Humble et discret, Foglia aurait sans doute été mal à l’aise à l’idée que l’Enfer des Patriotes lui rende hommage. Pour nous cependant, il ne pouvait en être autrement : il devait nécessairement y avoir un secteur Pierre Foglia. »
Pierre Foglia - qui était-il ?
« Je suis arrivé au Québec disons un lundi il y a un peu plus de cinquante ans, le lundi soir j'étais souverainiste. »
Pierre Foglia (1940–2025) fut l’un des plus grands chroniqueurs de l’histoire du Québec. Journaliste à La Presse pendant plus de quarante ans, il écrivait comme on pense et comme on marche : librement, avec curiosité, humour et une profonde humanité. Il parlait de sport, bien sûr — beaucoup de cyclisme — mais surtout de la vie ordinaire, des gens simples, des routes de campagne, des petits gestes qui disent tout d’un pays.
Foglia n’était ni un donneur de leçons ni un idéologue. Il observait, racontait, aimait. Sa passion pour le vélo, vécue sans dogme ni militantisme, a contribué à faire découvrir le cyclisme à des générations de lecteurs, non pas comme une performance, mais comme une manière d’être au monde. Attaché aux paysages ruraux et aux chemins secondaires, il avait trouvé refuge à Saint-Armand, près de la frontière, là où le vent, la terre et la route parlent encore vrai.
Description du secteur Pierre Foglia
Situé au cœur du circuit, le secteur Pierre Foglia propose une difficulté de 2 Patriotes.

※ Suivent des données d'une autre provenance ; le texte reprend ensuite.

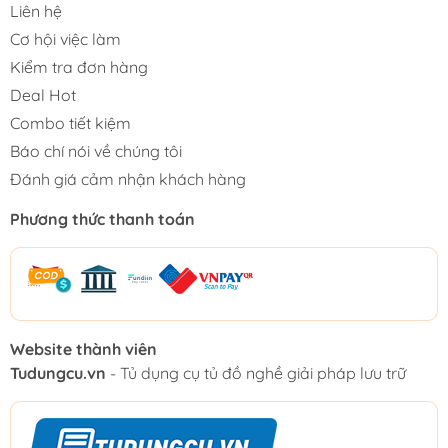
Liên hệ
Cơ hội việc làm
Kiểm tra đơn hàng
Deal Hot
Combo tiết kiệm
Báo chí nói về chúng tôi
Đánh giá cảm nhận khách hàng
Phương thức thanh toán
Website thành viên
Tudungcu.vn
- Tủ dụng cụ tủ đồ nghề giải pháp lưu trữ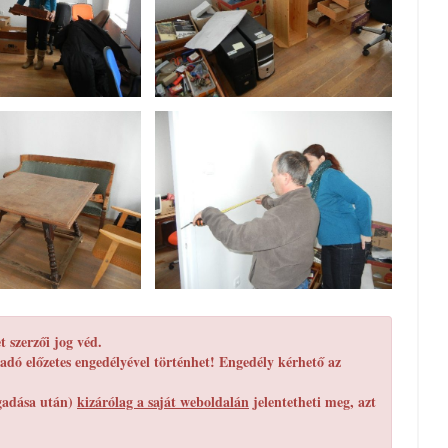
 szerzői jog véd.
adó előzetes engedélyével történhet! Engedély kérhető az
egadása után)
kizárólag a saját weboldalán
jelentetheti meg, azt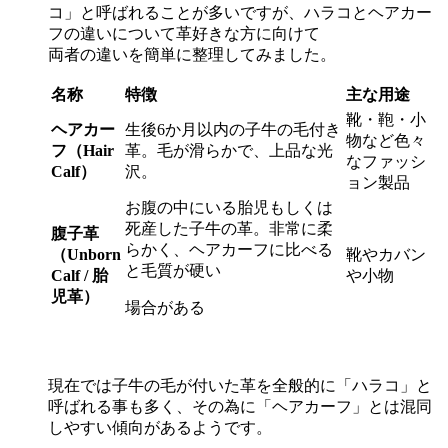
コ」と呼ばれることが多いですが、ハラコとヘアカー
フの違いについて革好きな方に向けて
両者の違いを簡単に整理してみました。
名称
特徴
主な用途
靴・鞄・小
ヘアカー
生後
6
か月以内の子牛の毛付き
物など色々
フ（
Hair
革。毛が滑らかで、上品な光
なファッシ
Calf
）
沢。
ョン製品
お腹の中にいる胎児もしくは
死産した子牛の革。非常に柔
腹子革
らかく、ヘアカーフに比べる
（
Unborn
靴やカバン
と毛質が硬い
Calf /
胎
や小物
児革）
場合がある
現在では子牛の毛が付いた革を全般的に「ハラコ」と
呼ばれる事も多く、その為に「ヘアカーフ」とは混同
しやすい傾向があるようです。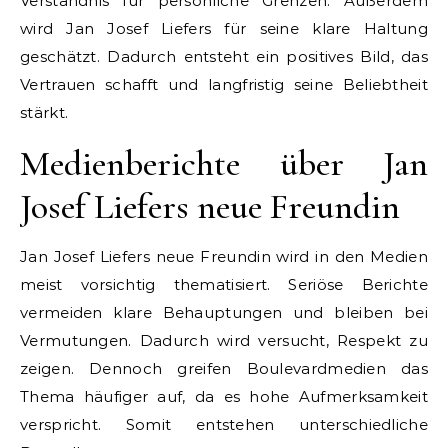
Verständnis für persönliche Grenzen. Außerdem
wird Jan Josef Liefers für seine klare Haltung
geschätzt. Dadurch entsteht ein positives Bild, das
Vertrauen schafft und langfristig seine Beliebtheit
stärkt.
Medienberichte über Jan
Josef Liefers neue Freundin
Jan Josef Liefers neue Freundin wird in den Medien
meist vorsichtig thematisiert. Seriöse Berichte
vermeiden klare Behauptungen und bleiben bei
Vermutungen. Dadurch wird versucht, Respekt zu
zeigen. Dennoch greifen Boulevardmedien das
Thema häufiger auf, da es hohe Aufmerksamkeit
verspricht. Somit entstehen unterschiedliche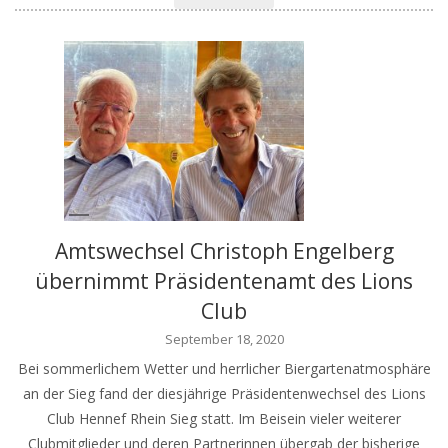
Amtswechsel Christoph Engelberg
übernimmt Präsidentenamt des Lions
Club
September 18, 2020
Bei sommerlichem Wetter und herrlicher Biergartenatmosphäre
an der Sieg fand der diesjährige Präsidentenwechsel des Lions
Club Hennef Rhein Sieg statt. Im Beisein vieler weiterer
Clubmitglieder und deren Partnerinnen übergab der bisherige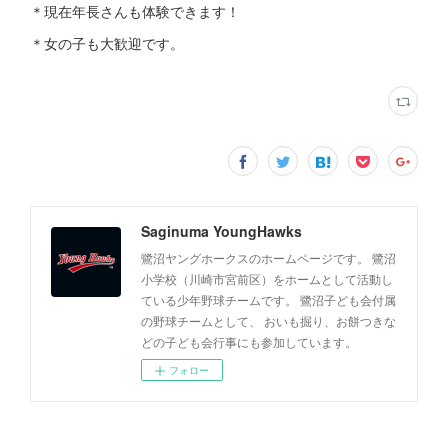
＊現在年長さんも体験できます！
＊女の子も大歓迎です。
Saginuma YoungHawks
鷺沼ヤングホークスのホームページです。 鷺沼
小学校（川崎市宮前区）をホームとして活動し
ている少年野球チームです。 鷺沼子ども会付属
の野球チームとして、 おいも掘り、お餅つきな
どの子ども会行事にも参加しています。
フォロー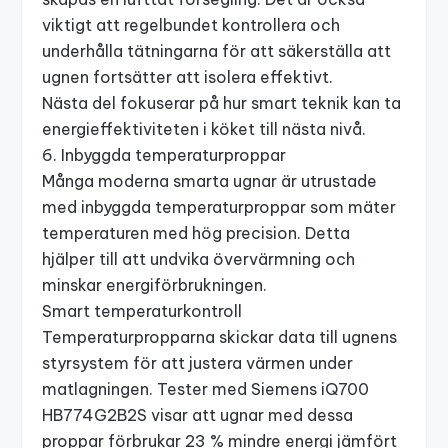
viktigt att regelbundet kontrollera och
underhålla tätningarna för att säkerställa att
ugnen fortsätter att isolera effektivt.
Nästa del fokuserar på hur smart teknik kan ta
energieffektiviteten i köket till nästa nivå.
6. Inbyggda temperaturproppar
Många moderna smarta ugnar är utrustade
med inbyggda temperaturproppar som mäter
temperaturen med hög precision. Detta
hjälper till att undvika övervärmning och
minskar energiförbrukningen.
Smart temperaturkontroll
Temperaturpropparna skickar data till ugnens
styrsystem för att justera värmen under
matlagningen. Tester med
Siemens iQ700
HB774G2B2S
visar att ugnar med dessa
proppar förbrukar 23 % mindre energi jämfört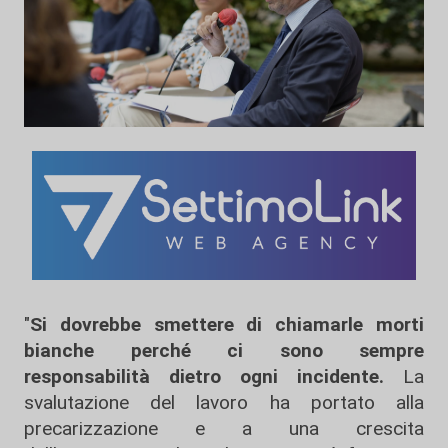
"
Si dovrebbe smettere di chiamarle morti
bianche perché ci sono sempre
responsabilità dietro ogni incidente.
La
svalutazione del lavoro ha portato alla
precarizzazione e a una crescita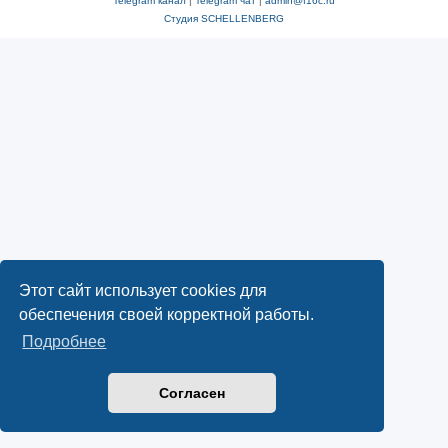
Telegram канал
|
Telegram чат
|
admin@f16c.ru
Студия SCHELLENBERG
Этот сайт использует cookies для
обеспечения своей корректной работы.
Подробнее
Согласен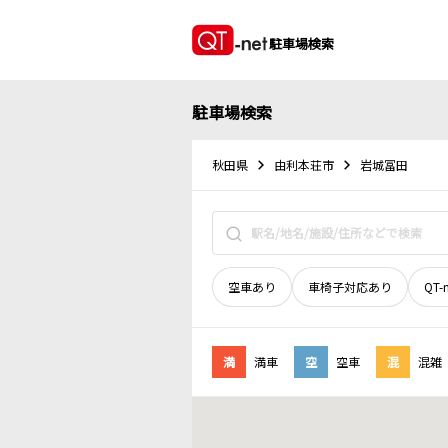
駐車場検索
駐車場検索
秋田県
由利本荘市
岩城冨田
空車あり
車椅子対応あり
QT-
満
満車
空
空車
混
混雑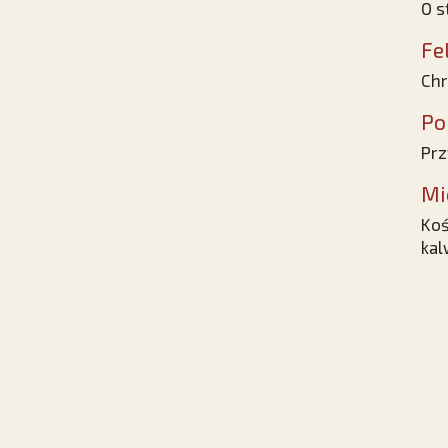
O s
Fe
Chr
Po
Prz
Mi
Koś
kal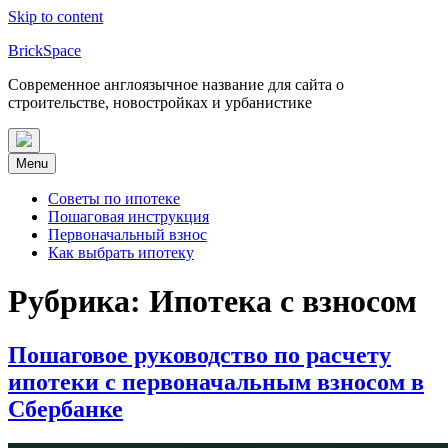
Skip to content
BrickSpace
Современное англоязычное название для сайта о
строительстве, новостройках и урбанистике
Menu
Советы по ипотеке
Пошаговая инструкция
Первоначальный взнос
Как выбрать ипотеку
Рубрика:
Ипотека с взносом
Пошаговое руководство по расчету
ипотеки с первоначальным взносом в
Сбербанке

Long de 1,9 km, il emprunte un chemin de ferme privé à Saint-Bernard-de-Michaudville, dans un décor qui rappelle les paysages de Saint-Armand, près de la frontière, où Foglia a habité pendant plusieurs années.
Le tracé est droit, sans détour pour offrir du répit, et largement exposé au vent, un élément souvent déterminant. La première moitié du secteur est plus sablonneuse et terreuse, exigeant une bonne lecture du terrain, tandis que la seconde moitié se transforme en gravier, rapide mais implacable pour les jambes. Un secteur sobre, authentique, sans artifice — à l’image de l’homme qu’il honore.